The international break benefited McLaughlin and Sunderland as a whole as he made an assured defensive display, first at wing-back and then centre-back after Jordan Willis went off injured.

It was like he had never been away as McLaughlin made light of the fact that he was struggling to get a look-in under manager Phil Parkinson.

That was because a move from Millwall in July 2019 had taken an ominous turn for the worse thanks to a shaky start in Sunderland colours.

“Mentally, it’s been tough,” McLaughlin said. “I didn’t do myself justice last season in terms of performances. Football, as they say, is all about confidence and last season I made a few mistakes and my head went down.
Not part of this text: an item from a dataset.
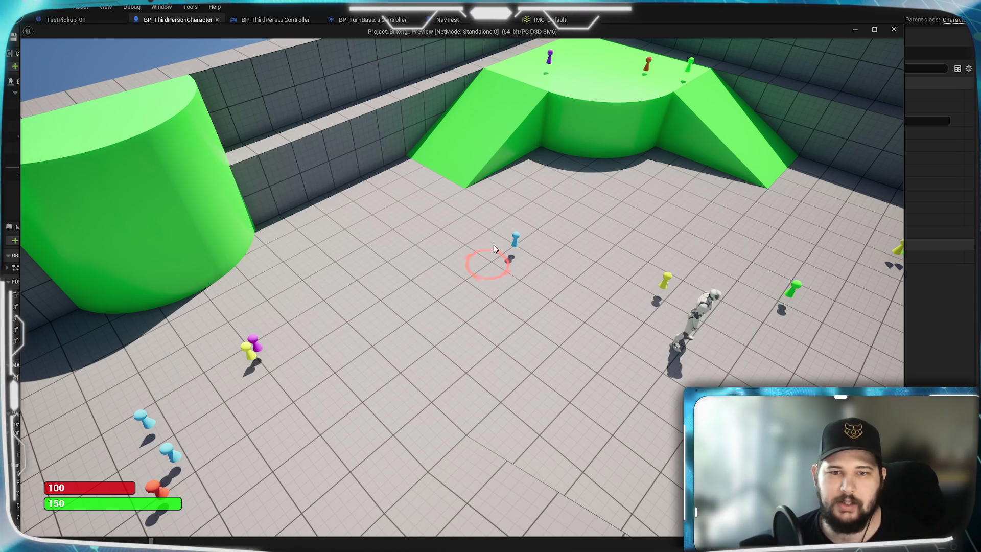
{"action": "left_click", "coordinate": [520, 241]}
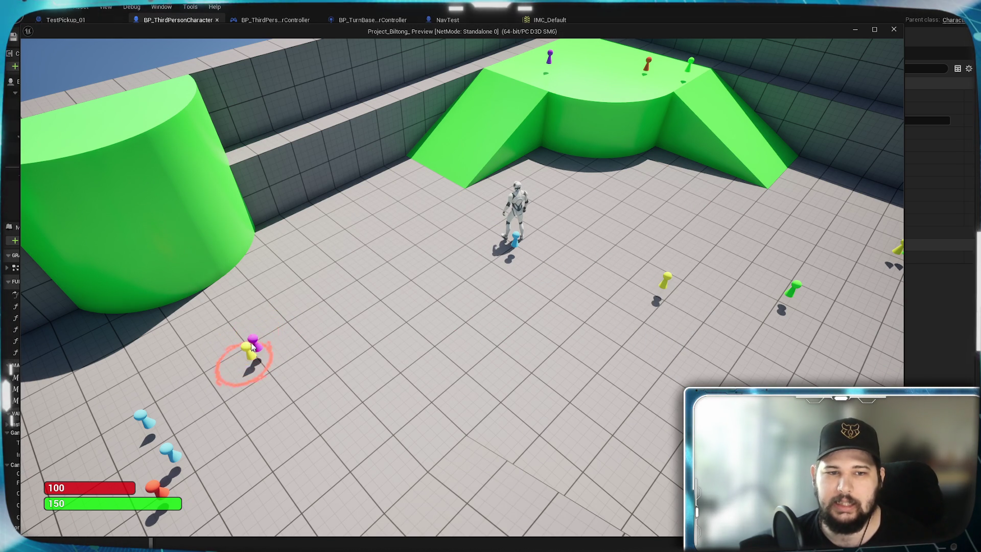
Step: Walk below the blue pin, onto the blue pickup to show its prompt, then away to two floor spots
{"action": "left_click", "coordinate": [575, 366]}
“So it’s not been easy but I just had to keep believing in myself as a player, remember the standards I’d set in the past and know I’ve got what it takes to prove myself again

“Not being able to get into the first team was hard to take but you just keep working hard to make sure you get your chance again. Now I’m back in there it will require even more hard work to stay in there because we’ve got a strong squad which will always be the case at a club of Sunderland’s stature.”

McLaughlin looked accomplished alongside the re-assuring figure of Bailey Wright and deserves credit for ensuring goalkeeper Lee Burge did not have a shot to save until stoppage time.

It was Sunderland’s third clean sheet of their League One campaign and now the Black Cats are one of only two clubs able to boast an unbeaten record alongside leaders Ipswich Town.

After a solid, methodical start, the visitors eased their way to victory in Wiltshire after breaking the deadlock in the 37th minute through Charlie Wyke.

He volleyed in his first league goal this season following Lynden Gooch’s cross and his team-mates never looked back

The outstanding passage of play resulted in Sunderland’s second goal, when Chris Maguire slotted home a 57th-minute penalty.

It all began when substitute Jack Diamond turned defence into attack when he won possession just outside the penalty area. Max Power sent Maguire free with a sublime pass only for former Boro defender Jonathan Grounds to illegally halt his run and the striker coolly converted the resultant spot-kick.

Swindon manager Richie Wellens rallied his players and they raised their game, but Parkinson countered their upturn in energy and enthusiasm with reinforcing his defence.

Wyke and Maguire caught the eye by taking turns at dropping back to frustrate the hosts, and for McLaughlin, the strikers’ work-rate typified a togetherness that bodes well for the future.

“We’ve got a really good dressing room,” McLaughlin added.